Wednesday, December 12, 2012

Nuclear Arms Race Since 1945

1. Explain how Dragonfire's report on October 11, 2001 highlighted a new threat from nuclear weapons.                
Dragonfires report on October 11, 2001 highlighted a new threat from nuclear weapons because no one had ever used a nuclear bomb since the bombings of Hiroshima and Nagasaki, let alone use one against the United States. It also highlighted that no one had every brought a nuclear bomb into a country unknowingly especially into a major city like the heart of New York City.

2. Why is proliferation such a strong concern for the United States?             
Proliferation is such a strong concern for the United States because it is linked to the United States' most complex and challenging foreign policy problems. It is also a strong concern for the United States because we don't want them getting into the wrong hand, like our enemies.

3. What is deterrence?                  
Deterrence is the idea that if you trick someone into thinking you would retaliate big time if the did something to you. In this case if one side were to attack the other with nuclear Weapons, the other side would launch a nuclear response that would devastate the original attacker, knowing that they faced certain both sides would be deterred from attacking.

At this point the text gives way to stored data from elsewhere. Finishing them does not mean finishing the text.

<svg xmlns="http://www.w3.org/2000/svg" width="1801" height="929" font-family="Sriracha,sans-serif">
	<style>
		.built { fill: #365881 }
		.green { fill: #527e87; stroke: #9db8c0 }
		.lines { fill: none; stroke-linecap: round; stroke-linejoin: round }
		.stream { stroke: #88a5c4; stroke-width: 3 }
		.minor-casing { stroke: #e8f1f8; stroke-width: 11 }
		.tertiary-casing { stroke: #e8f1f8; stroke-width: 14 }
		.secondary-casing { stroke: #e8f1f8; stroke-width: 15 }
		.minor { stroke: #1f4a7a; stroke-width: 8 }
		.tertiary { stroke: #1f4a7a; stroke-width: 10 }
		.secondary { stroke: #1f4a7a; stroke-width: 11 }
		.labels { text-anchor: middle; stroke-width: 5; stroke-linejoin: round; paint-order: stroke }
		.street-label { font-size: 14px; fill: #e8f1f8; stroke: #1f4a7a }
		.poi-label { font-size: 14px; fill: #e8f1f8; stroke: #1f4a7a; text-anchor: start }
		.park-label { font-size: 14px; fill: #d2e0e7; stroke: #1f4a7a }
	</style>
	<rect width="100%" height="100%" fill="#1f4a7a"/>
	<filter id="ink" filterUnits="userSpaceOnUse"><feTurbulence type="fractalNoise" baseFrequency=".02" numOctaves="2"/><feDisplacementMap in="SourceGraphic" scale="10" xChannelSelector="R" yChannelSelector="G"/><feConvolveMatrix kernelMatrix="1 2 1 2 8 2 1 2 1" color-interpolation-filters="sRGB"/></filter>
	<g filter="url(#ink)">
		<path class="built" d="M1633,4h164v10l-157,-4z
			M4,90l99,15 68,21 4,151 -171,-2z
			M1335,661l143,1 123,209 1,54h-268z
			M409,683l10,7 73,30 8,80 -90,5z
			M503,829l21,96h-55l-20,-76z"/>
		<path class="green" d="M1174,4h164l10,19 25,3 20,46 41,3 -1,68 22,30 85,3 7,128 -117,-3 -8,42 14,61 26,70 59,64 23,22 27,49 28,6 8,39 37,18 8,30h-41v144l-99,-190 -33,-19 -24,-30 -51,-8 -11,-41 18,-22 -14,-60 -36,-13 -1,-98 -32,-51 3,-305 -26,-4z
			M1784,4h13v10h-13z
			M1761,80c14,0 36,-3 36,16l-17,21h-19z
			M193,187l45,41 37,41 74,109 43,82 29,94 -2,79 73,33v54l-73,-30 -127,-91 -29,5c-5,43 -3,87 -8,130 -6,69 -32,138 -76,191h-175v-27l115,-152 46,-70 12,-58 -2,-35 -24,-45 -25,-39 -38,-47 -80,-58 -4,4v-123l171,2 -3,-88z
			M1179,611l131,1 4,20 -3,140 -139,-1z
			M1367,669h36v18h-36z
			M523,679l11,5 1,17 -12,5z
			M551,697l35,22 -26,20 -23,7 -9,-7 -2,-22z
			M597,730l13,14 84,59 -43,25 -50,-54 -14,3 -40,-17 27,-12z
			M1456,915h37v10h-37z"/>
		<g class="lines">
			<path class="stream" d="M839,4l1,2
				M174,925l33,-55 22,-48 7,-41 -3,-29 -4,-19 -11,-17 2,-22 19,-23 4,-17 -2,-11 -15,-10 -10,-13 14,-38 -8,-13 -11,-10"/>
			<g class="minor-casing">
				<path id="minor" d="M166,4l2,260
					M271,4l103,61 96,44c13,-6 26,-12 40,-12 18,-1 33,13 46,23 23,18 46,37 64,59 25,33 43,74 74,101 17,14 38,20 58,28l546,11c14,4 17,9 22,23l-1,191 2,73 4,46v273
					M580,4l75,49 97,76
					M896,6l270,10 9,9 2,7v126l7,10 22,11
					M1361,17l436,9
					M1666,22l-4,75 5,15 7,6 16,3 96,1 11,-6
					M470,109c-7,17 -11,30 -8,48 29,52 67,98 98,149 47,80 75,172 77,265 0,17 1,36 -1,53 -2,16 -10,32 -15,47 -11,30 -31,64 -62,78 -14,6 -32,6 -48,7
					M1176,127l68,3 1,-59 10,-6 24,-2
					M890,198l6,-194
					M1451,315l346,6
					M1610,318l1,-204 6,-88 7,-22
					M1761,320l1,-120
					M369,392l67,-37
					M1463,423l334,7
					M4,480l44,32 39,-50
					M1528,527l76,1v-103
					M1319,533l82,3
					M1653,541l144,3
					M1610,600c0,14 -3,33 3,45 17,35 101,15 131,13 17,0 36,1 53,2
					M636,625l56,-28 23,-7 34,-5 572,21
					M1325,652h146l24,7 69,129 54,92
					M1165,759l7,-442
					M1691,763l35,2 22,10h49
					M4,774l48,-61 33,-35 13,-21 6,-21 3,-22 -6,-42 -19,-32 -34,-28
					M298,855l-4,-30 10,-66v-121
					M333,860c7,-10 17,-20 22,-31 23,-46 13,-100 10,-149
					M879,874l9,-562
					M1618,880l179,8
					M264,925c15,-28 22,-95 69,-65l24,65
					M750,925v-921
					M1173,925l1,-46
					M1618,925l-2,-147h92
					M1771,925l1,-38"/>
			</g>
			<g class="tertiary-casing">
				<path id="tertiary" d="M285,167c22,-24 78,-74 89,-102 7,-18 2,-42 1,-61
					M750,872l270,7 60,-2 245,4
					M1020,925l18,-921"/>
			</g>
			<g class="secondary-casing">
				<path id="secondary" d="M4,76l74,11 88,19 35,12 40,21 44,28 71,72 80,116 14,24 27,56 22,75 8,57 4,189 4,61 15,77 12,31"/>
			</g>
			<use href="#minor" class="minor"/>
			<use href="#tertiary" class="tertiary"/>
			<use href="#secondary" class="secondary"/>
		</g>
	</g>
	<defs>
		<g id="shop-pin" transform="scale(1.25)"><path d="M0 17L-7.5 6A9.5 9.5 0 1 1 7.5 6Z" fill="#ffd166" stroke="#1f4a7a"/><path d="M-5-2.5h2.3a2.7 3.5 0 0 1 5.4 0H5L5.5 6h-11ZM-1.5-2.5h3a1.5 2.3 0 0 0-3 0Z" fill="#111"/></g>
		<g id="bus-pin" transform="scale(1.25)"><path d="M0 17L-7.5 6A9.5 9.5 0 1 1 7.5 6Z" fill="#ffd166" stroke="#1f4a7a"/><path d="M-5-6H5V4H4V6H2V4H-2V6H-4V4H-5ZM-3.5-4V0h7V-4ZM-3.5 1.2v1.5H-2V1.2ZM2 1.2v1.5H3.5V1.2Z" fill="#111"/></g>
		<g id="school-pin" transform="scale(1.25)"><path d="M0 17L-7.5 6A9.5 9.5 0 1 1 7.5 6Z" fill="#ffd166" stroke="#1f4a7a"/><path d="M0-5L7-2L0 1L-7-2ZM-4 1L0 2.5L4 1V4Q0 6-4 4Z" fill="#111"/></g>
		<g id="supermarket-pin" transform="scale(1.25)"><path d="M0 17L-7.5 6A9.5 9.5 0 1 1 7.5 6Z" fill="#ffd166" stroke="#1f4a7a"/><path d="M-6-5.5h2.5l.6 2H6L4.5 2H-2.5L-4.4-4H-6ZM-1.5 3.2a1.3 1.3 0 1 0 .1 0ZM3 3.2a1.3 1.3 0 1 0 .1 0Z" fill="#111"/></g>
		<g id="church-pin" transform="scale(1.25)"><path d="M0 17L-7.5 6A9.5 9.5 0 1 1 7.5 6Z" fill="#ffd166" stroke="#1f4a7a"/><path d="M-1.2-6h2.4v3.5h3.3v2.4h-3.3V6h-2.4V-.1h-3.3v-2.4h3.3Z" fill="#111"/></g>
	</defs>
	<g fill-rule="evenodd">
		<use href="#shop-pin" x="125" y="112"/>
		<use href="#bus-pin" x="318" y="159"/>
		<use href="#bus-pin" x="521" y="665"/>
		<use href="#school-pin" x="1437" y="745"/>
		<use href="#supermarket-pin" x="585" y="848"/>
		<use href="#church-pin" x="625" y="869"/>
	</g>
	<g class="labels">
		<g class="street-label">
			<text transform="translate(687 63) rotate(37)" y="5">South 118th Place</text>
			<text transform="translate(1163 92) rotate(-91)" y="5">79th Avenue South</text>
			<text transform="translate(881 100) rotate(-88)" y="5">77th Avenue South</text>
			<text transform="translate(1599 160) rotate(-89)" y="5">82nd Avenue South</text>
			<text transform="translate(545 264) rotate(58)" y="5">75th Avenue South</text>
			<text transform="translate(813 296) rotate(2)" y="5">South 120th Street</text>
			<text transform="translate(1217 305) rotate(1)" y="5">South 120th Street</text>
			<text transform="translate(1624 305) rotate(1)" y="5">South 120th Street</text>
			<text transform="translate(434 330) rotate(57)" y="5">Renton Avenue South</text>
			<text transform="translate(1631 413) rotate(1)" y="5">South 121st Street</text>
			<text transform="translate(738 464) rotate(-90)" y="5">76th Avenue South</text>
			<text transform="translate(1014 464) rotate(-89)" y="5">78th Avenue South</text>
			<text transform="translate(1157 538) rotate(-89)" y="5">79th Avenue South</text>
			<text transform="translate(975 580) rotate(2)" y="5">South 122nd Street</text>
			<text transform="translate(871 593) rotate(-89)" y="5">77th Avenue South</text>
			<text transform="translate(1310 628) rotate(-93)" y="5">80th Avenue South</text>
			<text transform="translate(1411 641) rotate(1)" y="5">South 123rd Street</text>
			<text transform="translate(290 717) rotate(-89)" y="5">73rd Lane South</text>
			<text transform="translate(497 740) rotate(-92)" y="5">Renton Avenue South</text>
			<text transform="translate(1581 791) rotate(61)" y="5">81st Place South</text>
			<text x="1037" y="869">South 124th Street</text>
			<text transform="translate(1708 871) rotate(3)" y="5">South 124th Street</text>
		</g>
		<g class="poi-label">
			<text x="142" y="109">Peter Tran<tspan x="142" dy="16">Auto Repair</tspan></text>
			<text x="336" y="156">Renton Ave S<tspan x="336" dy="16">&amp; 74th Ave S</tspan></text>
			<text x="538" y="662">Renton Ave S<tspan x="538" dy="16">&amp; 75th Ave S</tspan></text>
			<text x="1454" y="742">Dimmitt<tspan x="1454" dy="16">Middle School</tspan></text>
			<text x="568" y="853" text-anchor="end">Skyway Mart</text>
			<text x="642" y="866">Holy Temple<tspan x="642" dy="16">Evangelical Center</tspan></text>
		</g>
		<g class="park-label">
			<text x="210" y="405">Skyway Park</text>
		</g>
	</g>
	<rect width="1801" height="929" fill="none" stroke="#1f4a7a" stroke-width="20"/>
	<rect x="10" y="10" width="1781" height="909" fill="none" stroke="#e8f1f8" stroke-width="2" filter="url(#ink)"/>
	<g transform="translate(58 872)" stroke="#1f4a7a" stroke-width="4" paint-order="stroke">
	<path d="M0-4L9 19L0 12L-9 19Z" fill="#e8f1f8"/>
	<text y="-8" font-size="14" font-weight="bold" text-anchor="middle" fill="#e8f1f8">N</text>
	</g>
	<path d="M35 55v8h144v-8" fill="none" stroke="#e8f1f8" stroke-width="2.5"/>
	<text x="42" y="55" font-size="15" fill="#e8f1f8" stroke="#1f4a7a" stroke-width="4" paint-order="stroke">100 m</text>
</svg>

4. Explain the importance of the Cuban Missile Crisis.                  
The importance of the Cuban Missile Crisis is the Soviets and their nuclear weapons were getting extremely close to us, on 90 miles off our shores in Cuba. They were so close if we fired a missile at them they would hit us first from Cuba. It also got the two leaders of the countries to realize what this could do to their countries/ the world. They decided to back down from Cuba if the US removed their artillery from Turkey.


5. President John F. Kennedy worried that twenty-five nations would have nuclear weapons by the 1970s. Why do you think his worry did not come to pass?                          
I think that his worry did not come to pass because the other nations in the world could see what it did to countries and what it could do it the nuclear war had actually begun. They saw what it was instilling in the US/USSR and they probably didn't want that. Lastly they probably knew that if they gained the nuclear weapons they would join in this "battle".


6. What was the Cold War? How long did it last?                     
The Cold War was a period of hostility and tension between, mostly, the US and the USSR from 1946 to 1991. The two countries were making an enormous amount of nuclear weapons incase there actually was a nuclear war. It was basically all talk. It lasted about 45 years.